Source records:
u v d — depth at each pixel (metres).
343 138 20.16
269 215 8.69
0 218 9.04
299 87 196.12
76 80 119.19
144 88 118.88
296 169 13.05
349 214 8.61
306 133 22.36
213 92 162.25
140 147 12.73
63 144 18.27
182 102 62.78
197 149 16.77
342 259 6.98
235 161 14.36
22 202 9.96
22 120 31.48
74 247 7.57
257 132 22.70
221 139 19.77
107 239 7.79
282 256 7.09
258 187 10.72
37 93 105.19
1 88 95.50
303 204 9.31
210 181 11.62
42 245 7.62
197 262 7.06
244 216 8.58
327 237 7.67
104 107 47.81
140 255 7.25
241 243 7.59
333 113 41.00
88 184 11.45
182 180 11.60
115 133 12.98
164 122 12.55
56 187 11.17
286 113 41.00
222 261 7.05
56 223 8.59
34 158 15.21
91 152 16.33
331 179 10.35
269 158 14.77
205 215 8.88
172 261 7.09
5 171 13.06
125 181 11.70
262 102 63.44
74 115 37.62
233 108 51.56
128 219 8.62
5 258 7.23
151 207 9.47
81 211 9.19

= WORK ITEM =
Print all of the entries exactly as they appear.

= PROBLEM SOLUTION =
u v d — depth at each pixel (metres).
343 138 20.16
269 215 8.69
0 218 9.04
299 87 196.12
76 80 119.19
144 88 118.88
296 169 13.05
349 214 8.61
306 133 22.36
213 92 162.25
140 147 12.73
63 144 18.27
182 102 62.78
197 149 16.77
342 259 6.98
235 161 14.36
22 202 9.96
22 120 31.48
74 247 7.57
257 132 22.70
221 139 19.77
107 239 7.79
282 256 7.09
258 187 10.72
37 93 105.19
1 88 95.50
303 204 9.31
210 181 11.62
42 245 7.62
197 262 7.06
244 216 8.58
327 237 7.67
104 107 47.81
140 255 7.25
241 243 7.59
333 113 41.00
88 184 11.45
182 180 11.60
115 133 12.98
164 122 12.55
56 187 11.17
286 113 41.00
222 261 7.05
56 223 8.59
34 158 15.21
91 152 16.33
331 179 10.35
269 158 14.77
205 215 8.88
172 261 7.09
5 171 13.06
125 181 11.70
262 102 63.44
74 115 37.62
233 108 51.56
128 219 8.62
5 258 7.23
151 207 9.47
81 211 9.19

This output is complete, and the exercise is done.